While in Tanforan and Topaz concentration camps, Obata continued his art. Three days after his arrival at the assembly center, Obata offered to start an art school for the Tanforan adult education program. He believed artistic creativity would lift the spirit of the people. Using his university connections, Obata obtained art materials for the classes. His former students, including Masao Yabuki and Miné Okubo, served as art teachers, and together they urged artistic documentation of the camp to leave a record for future generations. Okubo would later publish her book of drawings of the camp experience, Citizen 13660 (1946).

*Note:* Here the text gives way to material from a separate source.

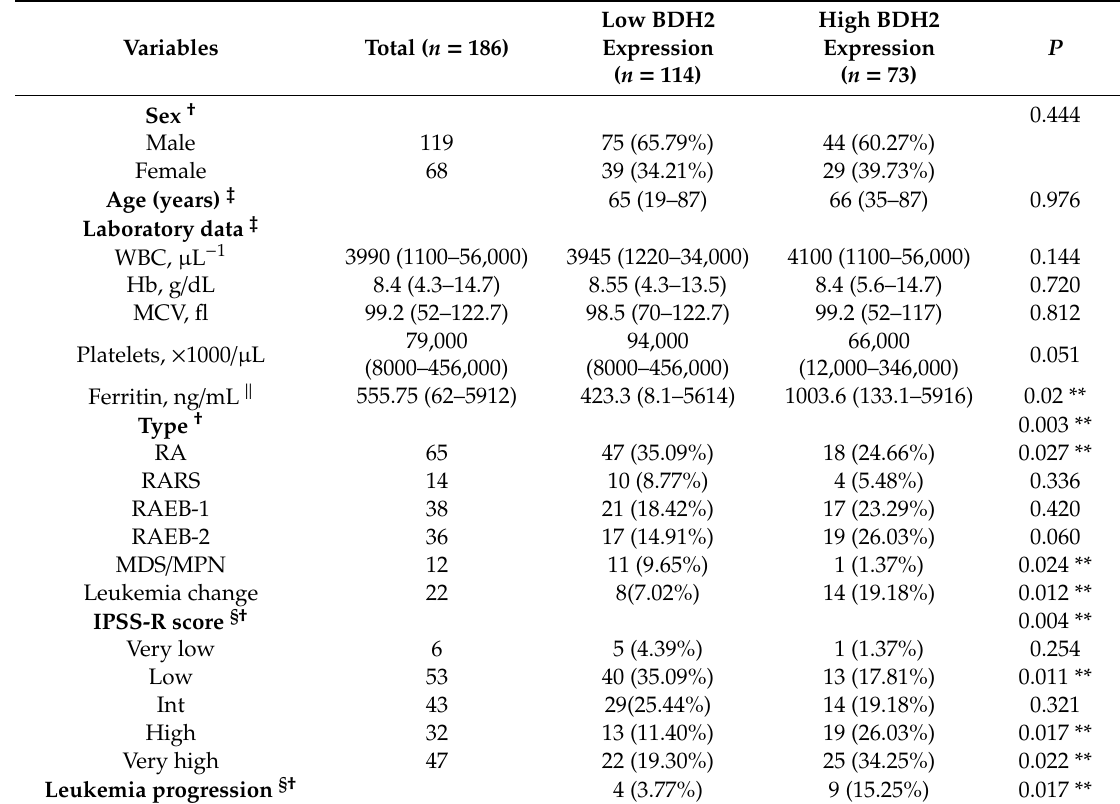
Table 1. Comparison of clinical manifestations and laboratory features in patients with MDS in low and high BDH2 expression groups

During the 1943 registration crisis during which the War Relocation Authority required all Japanese Americans to declare their “loyalty,” some Japanese Americans in Topaz called Obata an inu or “pro-American” sympathizer, and one of them attacked him with an iron pipe in the bathhouse on April 4, 1943. After 19 days in the Topaz hospital, the camp administrators released Obata and his family to insure their safety. “Why I was attacked, I myself do not know,” Obata wrote to a friend. Conditions in the camp, he speculated, “can cause even a person in a splendid state of mind to weaken to rumors, which are constantly present…. In any case, this abnormal state of life can contribute to such dreadful acts. I feel sorry for the attacker, who has not yet been identified, for his attempt to kill or hurt me will not better his life” (Hill, 93).
While Obata was recuperating in the Topaz hospital, a military guard shot and killed an elderly resident, Hatsuki Wakasa, while he was walking with his dog near the camp's barbed-wire fence on April 11, 1943. Obata recorded that killing in a drawing, one of the last images he would paint of Topaz. The drawing shows Wakasa bent over from the bullet, his fingers extended, falling headfirst to the ground.
Obata and his family moved to Salt Lake City, then Chicago, and resettled in St. Louis where they lived until 1945 when they returned to California. Obata resumed his position at the University of California, Berkeley. Obata taught for nine more years, and retired in 1954.
For 15 years, Obata led tours to Japan in the spring and autumn to introduce Americans to Japanese arts, gardens, and architecture. “The purpose of the trip,” Obata explained, “is to achieve better understanding. I'm doing this in the hope
that the two countries can talk fully, and if there is something like war, they can find some way to find agreement, and won't do that kind of unnecessary thing if they can communicate on a better level” (Hill, 110). In 1965, Obata received the Emperor's Medal for his contributions toward promoting understanding between Japan and the United States. Eleven years later, Haruko received the Emperor's Medal for her lifelong work teaching flower arrangement (ikebana). They were the first husband and wife in the United States to be so honored.
Obata died in 1975 at the age of 90.
Gary Y. Okihiro
Hill, Kimi Kodani. Chiura Obata's Topaz Moon: Art of the Internment. Berkeley, CA: Heyday Books, 2000.